Entre os escritores também havia muitos entusiastas. Entre eles, Tolstoy, Jane Austen e Dostoevsky! O primeiro alistou-se no Exército Russo para fugir das dívidas de jogo, que contraiu a jogar bilhar. Acabou por ceder e entregar o manuscrito de Cossacos como pagamento. Jane Austen não só gostava como também recorria muitas vezes aos jogos de cartas nos seus romances para revelar traços de carácter e personalidade.

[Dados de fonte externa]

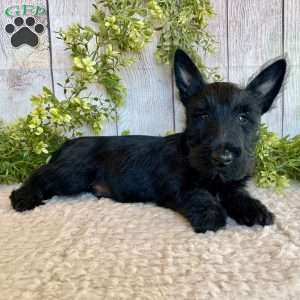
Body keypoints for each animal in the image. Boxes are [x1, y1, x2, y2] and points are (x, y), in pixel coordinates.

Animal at [9, 49, 286, 233]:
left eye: (243, 117)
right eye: (202, 115)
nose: (222, 158)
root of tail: (68, 143)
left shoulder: (231, 182)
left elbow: (236, 194)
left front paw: (254, 210)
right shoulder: (177, 186)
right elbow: (198, 194)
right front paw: (211, 214)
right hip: (71, 174)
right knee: (41, 174)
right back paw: (23, 197)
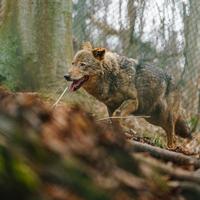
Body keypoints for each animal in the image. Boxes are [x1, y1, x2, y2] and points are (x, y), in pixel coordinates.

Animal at [64, 42, 192, 148]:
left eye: (82, 64)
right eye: (73, 63)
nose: (66, 76)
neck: (111, 76)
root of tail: (177, 85)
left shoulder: (133, 101)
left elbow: (118, 115)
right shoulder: (110, 107)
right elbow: (112, 119)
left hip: (164, 117)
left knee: (172, 135)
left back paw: (171, 148)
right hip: (153, 118)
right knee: (173, 135)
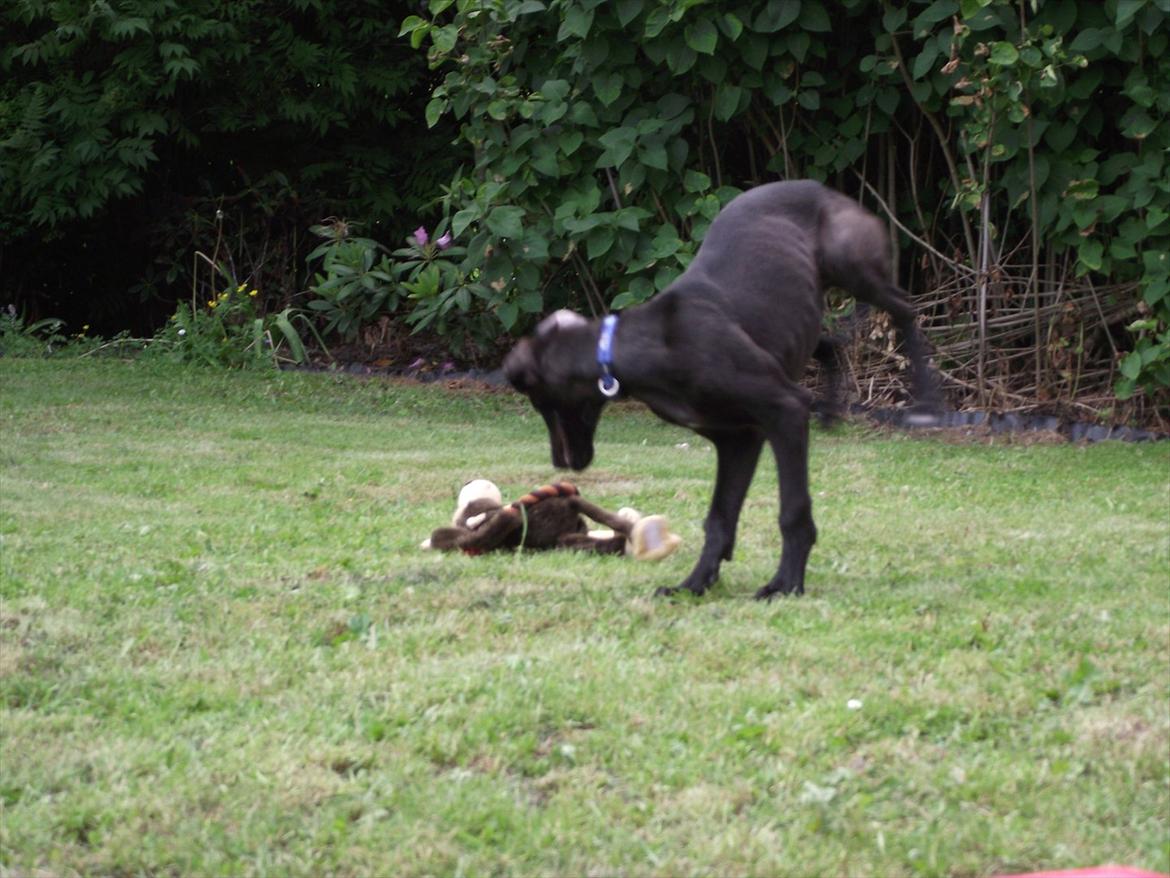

Por incrível que pareça, até o grande Napoleão Bonaparte gostava de ser desafiado, vendo-se obrigado a criar e desenvolver estratégias que depois aplicava no campo de batalha. Muito inteligente! Por isso, foi um dos grandes apoiantes dos casinos em França e ajudou a popularizar o jogo vinte-e-um. O seu sobrinho Lucien acabou mesmo por tornar-se um jogador de grande sucesso. Mais tarde, também Winston Churchill, primeiro-ministro britânico, tinha a mesma estratégia em casinos e na guerra: arriscar sempre. Churchill participava frequentemente em jogos de poker e mah jong.

Nos dias de hoje são muitos os exemplos, mas podemos falar por exemplo de Don Johnson, um empresário dos Estados Unidos, CEO de uma empresa que cria software para corridas de cavalos, e que entre 2010 e 2011 ganhou 15 milhões de dólares a jogar blackjack!